## REQUIRED WORK
Check which lines in the records hold "linejoin" and report how many there are, with no other text.

*** Begin section ***

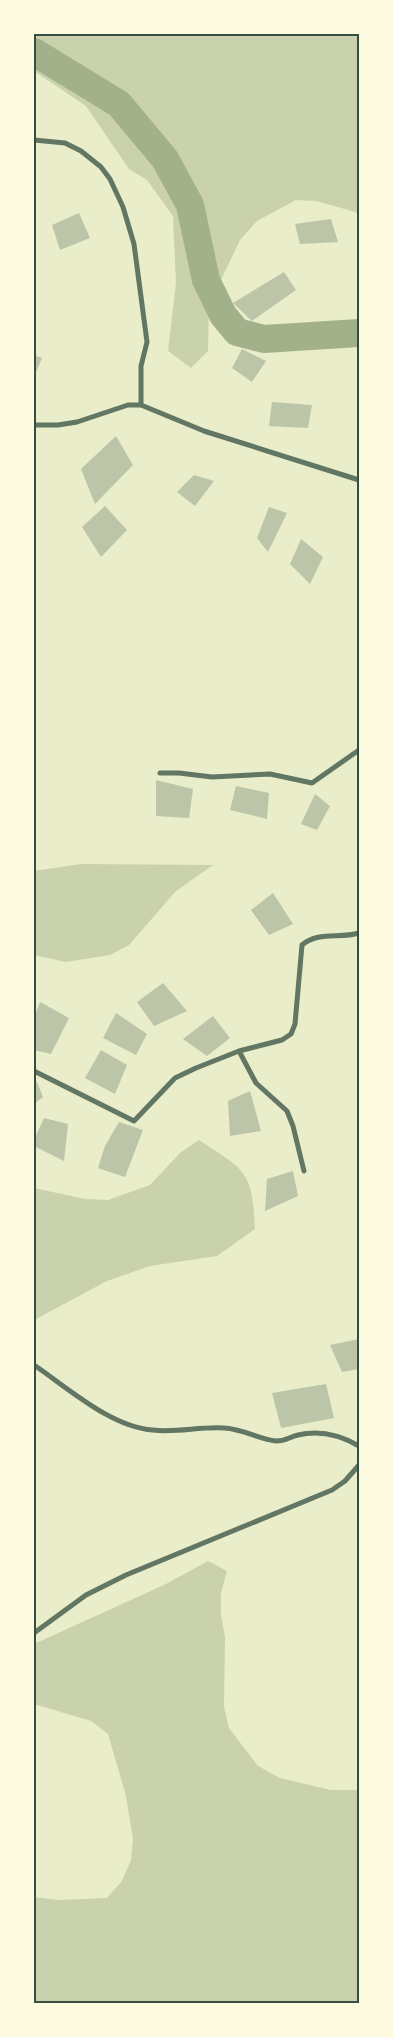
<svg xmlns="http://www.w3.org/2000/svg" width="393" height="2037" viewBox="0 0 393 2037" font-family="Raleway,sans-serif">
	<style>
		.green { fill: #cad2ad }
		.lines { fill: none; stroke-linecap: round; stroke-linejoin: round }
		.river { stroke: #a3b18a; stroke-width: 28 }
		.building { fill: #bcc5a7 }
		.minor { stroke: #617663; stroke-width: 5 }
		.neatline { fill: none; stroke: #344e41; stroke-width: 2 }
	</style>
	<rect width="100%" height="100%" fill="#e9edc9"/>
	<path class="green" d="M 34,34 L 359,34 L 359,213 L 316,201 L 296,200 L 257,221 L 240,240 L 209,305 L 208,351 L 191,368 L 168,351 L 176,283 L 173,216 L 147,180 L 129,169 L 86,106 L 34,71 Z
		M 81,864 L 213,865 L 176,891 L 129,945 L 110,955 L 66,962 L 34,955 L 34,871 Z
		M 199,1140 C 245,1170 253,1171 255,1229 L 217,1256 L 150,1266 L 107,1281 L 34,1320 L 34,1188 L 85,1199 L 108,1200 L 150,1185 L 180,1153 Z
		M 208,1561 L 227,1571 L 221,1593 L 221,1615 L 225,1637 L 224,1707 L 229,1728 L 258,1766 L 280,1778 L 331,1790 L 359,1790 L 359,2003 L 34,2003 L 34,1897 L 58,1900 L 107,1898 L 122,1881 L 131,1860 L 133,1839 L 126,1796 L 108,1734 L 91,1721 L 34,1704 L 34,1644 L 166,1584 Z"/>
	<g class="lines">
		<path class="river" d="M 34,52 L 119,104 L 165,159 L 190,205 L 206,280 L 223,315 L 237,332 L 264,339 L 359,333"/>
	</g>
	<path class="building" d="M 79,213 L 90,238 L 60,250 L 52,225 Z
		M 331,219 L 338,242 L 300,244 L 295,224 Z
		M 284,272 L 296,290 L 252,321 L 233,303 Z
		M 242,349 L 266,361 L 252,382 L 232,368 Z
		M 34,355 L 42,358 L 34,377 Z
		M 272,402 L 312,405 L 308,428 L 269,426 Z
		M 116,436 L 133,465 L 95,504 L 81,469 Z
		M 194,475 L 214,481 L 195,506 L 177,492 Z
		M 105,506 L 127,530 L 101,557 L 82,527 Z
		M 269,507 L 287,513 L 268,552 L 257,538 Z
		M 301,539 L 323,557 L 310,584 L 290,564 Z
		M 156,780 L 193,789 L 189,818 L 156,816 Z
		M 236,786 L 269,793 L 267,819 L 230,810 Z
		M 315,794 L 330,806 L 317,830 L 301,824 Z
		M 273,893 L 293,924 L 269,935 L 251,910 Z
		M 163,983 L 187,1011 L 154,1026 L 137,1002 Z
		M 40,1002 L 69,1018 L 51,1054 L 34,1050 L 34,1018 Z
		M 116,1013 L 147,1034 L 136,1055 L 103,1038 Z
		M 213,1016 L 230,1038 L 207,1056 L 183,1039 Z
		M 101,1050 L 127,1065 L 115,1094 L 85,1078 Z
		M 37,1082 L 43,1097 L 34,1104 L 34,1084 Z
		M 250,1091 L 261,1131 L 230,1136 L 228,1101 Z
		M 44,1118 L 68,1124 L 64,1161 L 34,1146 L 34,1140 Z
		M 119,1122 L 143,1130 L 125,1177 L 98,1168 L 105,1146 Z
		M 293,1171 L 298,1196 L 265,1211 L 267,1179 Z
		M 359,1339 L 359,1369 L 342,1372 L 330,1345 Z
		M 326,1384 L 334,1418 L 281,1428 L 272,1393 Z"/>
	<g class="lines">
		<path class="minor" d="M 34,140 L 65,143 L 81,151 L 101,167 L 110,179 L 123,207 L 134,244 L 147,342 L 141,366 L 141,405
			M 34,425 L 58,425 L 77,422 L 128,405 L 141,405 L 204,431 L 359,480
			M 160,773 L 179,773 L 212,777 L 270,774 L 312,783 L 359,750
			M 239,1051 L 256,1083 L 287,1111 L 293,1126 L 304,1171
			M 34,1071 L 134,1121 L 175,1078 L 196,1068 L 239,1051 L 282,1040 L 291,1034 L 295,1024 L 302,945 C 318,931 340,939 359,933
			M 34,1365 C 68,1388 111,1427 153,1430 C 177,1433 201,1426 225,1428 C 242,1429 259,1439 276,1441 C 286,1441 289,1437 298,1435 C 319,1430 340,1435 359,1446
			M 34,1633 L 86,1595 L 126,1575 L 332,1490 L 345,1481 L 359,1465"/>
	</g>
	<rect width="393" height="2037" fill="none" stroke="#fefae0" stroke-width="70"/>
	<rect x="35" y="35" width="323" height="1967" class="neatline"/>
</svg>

*** End section ***
*** Begin section ***

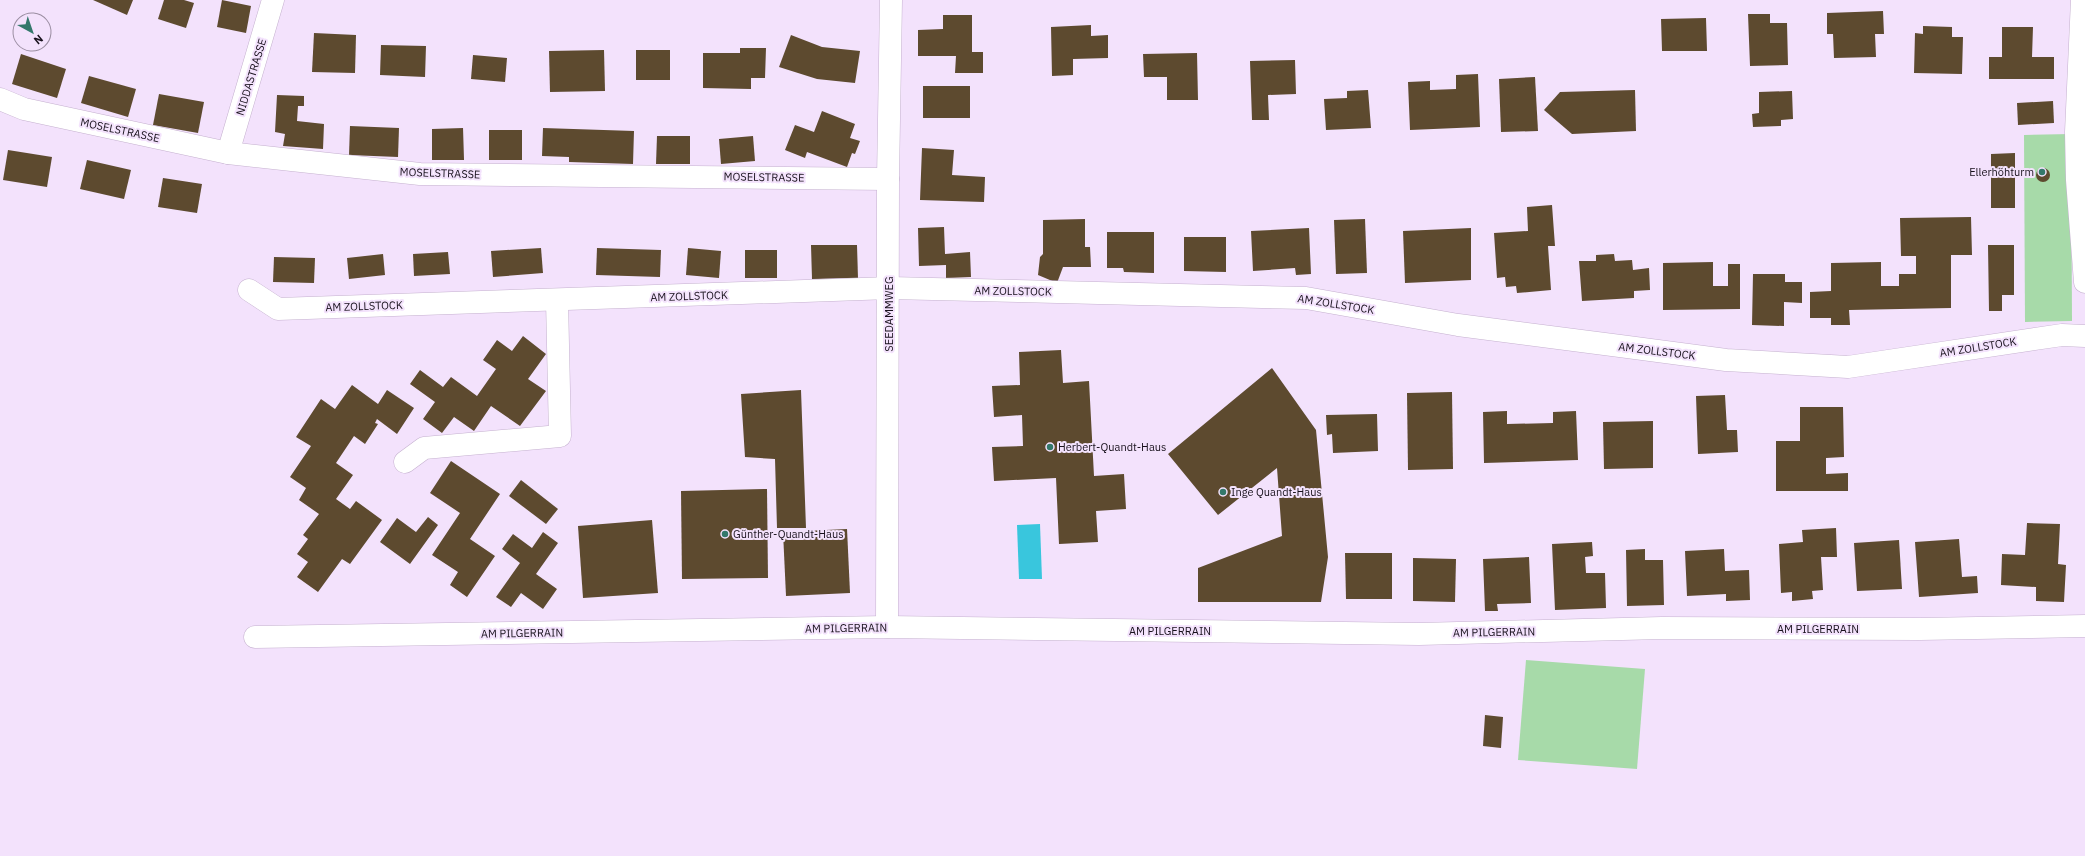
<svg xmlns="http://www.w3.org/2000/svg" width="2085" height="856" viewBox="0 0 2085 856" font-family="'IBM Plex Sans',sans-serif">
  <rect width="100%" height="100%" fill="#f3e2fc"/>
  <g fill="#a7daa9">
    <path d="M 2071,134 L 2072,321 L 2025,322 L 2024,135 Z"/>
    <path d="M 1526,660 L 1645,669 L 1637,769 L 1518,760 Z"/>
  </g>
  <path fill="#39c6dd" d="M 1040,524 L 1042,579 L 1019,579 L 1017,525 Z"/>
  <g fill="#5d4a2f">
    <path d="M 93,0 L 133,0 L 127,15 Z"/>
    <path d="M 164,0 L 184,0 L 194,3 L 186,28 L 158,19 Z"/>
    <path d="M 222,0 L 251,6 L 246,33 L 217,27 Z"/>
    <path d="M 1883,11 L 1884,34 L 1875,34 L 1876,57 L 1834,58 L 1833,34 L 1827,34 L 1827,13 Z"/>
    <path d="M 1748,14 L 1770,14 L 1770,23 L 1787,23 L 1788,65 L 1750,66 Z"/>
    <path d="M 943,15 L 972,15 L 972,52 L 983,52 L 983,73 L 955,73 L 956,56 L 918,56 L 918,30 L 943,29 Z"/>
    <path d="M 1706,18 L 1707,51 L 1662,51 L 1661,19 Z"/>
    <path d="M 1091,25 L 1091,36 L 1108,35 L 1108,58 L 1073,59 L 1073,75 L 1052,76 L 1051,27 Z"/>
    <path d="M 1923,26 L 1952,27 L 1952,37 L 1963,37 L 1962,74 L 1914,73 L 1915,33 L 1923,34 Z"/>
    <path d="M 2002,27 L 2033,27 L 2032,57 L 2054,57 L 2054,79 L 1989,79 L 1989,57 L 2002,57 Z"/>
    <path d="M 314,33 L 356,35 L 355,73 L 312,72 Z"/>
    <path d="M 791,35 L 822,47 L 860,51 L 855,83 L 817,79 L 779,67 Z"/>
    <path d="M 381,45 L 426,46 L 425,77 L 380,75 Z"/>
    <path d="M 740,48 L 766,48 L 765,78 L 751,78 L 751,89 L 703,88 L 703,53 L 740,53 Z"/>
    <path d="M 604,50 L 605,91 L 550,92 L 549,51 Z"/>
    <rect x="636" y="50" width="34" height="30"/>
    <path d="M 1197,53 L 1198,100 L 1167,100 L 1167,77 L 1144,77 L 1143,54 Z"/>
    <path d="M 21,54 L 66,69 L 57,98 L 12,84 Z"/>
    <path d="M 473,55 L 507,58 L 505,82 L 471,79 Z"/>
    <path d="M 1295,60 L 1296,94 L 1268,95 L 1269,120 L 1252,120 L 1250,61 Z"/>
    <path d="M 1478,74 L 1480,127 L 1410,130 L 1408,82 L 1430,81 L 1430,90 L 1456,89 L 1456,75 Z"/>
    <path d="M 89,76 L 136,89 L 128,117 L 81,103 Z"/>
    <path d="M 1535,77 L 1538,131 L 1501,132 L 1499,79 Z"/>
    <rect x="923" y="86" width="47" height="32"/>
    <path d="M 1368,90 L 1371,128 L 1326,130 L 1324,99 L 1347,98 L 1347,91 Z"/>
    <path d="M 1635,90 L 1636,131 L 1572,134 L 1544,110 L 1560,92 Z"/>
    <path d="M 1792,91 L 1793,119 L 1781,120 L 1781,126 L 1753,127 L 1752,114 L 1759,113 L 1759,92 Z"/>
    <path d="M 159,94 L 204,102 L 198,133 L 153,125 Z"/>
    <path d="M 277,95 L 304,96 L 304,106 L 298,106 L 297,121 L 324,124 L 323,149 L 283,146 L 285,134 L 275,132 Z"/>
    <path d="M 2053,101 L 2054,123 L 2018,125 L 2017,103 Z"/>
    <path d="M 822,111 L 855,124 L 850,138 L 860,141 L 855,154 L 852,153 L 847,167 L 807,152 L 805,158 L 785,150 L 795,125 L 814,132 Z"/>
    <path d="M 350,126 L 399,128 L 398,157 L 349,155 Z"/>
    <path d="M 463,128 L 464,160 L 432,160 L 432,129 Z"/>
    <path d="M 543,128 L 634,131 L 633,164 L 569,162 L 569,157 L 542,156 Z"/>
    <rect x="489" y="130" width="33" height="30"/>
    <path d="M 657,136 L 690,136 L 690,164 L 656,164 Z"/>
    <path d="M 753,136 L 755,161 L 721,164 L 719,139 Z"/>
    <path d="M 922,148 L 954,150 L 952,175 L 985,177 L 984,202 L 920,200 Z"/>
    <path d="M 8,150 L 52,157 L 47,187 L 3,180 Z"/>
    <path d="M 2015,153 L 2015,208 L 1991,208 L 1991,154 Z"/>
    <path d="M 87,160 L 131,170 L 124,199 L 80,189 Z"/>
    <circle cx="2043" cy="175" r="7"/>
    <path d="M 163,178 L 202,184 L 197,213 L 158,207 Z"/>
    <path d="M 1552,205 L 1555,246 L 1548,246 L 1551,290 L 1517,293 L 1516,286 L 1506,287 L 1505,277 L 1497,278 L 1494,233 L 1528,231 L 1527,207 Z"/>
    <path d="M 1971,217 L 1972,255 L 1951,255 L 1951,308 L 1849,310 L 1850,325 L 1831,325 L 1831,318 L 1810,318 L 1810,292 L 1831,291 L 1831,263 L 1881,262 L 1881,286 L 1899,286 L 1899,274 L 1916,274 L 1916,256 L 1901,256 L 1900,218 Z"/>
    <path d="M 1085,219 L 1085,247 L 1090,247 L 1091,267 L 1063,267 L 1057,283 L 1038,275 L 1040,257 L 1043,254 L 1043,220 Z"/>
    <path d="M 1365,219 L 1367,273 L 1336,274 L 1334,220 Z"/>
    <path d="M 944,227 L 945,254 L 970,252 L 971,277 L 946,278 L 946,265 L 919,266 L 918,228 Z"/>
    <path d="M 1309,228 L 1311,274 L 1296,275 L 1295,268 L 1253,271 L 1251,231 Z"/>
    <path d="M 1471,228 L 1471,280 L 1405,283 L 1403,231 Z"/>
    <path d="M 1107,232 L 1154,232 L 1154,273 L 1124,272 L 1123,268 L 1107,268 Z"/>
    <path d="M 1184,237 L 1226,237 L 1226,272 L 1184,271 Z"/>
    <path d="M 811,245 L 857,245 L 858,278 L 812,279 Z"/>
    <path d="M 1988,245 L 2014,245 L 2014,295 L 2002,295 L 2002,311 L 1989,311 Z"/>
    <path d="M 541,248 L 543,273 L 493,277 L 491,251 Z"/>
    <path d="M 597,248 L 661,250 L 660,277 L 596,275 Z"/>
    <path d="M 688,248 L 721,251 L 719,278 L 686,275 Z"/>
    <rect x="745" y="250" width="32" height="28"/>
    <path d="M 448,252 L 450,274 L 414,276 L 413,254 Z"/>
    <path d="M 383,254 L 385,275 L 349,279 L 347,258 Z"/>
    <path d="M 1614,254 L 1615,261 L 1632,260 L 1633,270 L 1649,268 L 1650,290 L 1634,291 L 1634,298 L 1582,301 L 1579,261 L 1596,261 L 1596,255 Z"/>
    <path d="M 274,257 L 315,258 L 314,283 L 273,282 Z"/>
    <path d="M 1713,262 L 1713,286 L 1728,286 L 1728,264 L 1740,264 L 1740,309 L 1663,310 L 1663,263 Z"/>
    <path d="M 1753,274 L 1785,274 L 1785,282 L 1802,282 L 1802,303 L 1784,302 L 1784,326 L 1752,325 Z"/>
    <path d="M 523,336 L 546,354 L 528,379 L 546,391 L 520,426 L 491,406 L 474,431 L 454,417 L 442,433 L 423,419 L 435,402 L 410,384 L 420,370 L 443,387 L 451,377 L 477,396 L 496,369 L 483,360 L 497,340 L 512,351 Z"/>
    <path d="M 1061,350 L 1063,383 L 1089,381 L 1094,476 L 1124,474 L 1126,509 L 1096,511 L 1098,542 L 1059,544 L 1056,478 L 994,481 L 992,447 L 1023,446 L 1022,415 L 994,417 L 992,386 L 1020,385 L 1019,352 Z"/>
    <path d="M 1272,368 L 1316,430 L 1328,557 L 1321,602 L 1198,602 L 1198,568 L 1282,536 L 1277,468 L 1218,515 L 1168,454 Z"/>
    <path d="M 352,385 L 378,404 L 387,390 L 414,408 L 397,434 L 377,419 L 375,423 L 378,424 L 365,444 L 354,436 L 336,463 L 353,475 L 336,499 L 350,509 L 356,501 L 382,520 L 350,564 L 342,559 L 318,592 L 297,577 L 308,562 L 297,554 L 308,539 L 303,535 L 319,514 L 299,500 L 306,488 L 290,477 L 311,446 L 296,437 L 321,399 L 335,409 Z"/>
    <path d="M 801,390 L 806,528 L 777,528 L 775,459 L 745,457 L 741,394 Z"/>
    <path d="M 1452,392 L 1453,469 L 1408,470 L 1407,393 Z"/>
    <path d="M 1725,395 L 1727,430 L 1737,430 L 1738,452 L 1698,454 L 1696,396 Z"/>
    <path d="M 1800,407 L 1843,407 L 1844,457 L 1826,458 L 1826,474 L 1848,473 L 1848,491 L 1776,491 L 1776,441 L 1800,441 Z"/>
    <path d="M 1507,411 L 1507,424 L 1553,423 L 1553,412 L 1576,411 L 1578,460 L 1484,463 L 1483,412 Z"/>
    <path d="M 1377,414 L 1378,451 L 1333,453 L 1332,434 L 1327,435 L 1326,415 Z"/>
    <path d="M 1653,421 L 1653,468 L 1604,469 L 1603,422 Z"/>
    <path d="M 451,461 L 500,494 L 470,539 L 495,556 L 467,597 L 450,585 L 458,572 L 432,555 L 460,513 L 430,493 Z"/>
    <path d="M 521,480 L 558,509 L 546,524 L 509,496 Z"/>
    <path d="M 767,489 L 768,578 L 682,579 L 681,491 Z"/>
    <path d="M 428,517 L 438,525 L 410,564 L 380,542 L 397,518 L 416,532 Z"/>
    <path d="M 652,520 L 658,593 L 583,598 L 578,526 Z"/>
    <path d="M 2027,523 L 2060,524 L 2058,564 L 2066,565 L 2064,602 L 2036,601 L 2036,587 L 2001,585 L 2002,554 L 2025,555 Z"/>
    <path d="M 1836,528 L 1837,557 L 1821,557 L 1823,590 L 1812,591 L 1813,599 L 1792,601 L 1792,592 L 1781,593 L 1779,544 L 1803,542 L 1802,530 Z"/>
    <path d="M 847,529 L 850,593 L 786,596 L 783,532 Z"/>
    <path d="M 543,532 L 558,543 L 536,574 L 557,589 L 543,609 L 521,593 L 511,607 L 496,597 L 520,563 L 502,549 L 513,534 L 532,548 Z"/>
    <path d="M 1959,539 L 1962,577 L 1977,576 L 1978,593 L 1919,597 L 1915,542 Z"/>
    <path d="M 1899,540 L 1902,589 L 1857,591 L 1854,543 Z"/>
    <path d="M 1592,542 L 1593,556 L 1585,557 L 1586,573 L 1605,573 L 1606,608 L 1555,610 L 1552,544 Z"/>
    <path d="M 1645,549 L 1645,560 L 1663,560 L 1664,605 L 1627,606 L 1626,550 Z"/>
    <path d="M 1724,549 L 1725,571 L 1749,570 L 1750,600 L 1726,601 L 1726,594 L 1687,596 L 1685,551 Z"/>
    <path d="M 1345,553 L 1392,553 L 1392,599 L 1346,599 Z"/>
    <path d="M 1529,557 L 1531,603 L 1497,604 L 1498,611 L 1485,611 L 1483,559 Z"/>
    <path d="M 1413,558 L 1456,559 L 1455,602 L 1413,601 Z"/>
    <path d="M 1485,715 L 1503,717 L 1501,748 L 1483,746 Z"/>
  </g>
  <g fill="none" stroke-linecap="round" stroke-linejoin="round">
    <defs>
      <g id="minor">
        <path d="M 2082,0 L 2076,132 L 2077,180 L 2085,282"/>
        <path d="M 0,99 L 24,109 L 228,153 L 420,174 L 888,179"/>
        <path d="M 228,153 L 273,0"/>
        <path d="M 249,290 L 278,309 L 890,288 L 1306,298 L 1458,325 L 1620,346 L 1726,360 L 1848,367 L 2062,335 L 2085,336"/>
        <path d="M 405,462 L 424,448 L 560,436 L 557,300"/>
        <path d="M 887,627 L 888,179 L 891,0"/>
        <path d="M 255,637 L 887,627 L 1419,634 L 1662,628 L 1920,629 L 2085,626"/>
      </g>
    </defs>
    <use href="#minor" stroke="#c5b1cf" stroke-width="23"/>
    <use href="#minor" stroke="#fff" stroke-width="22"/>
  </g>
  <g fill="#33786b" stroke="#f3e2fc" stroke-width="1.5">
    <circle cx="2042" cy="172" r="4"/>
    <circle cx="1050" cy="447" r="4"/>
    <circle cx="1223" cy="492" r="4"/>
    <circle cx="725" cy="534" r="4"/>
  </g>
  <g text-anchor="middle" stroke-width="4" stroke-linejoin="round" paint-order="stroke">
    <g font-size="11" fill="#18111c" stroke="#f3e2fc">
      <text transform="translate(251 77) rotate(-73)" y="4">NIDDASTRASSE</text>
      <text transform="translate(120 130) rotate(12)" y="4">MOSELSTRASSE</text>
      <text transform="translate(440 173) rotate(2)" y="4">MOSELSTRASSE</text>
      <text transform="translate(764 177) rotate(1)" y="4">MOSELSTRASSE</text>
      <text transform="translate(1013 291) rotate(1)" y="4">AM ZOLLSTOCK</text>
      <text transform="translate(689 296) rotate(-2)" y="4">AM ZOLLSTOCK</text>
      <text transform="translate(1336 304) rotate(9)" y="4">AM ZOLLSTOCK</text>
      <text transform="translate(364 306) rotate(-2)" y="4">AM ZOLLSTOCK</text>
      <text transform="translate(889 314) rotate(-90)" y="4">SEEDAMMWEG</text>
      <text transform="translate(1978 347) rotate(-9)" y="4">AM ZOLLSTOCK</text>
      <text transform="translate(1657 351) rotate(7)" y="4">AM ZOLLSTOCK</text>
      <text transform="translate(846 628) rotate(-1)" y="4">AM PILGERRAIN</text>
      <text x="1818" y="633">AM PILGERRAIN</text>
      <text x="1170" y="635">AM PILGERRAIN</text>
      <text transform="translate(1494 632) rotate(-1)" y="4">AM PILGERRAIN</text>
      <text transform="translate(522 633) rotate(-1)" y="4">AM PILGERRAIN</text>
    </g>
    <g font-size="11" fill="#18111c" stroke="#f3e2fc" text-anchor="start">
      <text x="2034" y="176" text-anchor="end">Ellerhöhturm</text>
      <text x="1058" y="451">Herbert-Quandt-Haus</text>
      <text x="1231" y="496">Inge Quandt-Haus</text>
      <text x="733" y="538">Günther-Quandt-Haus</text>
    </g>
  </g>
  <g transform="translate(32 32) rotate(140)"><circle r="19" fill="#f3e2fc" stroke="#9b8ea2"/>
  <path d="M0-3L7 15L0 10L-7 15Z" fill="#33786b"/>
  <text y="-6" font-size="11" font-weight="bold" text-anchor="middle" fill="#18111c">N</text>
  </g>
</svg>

*** End section ***

## EXERCISE RESULT
3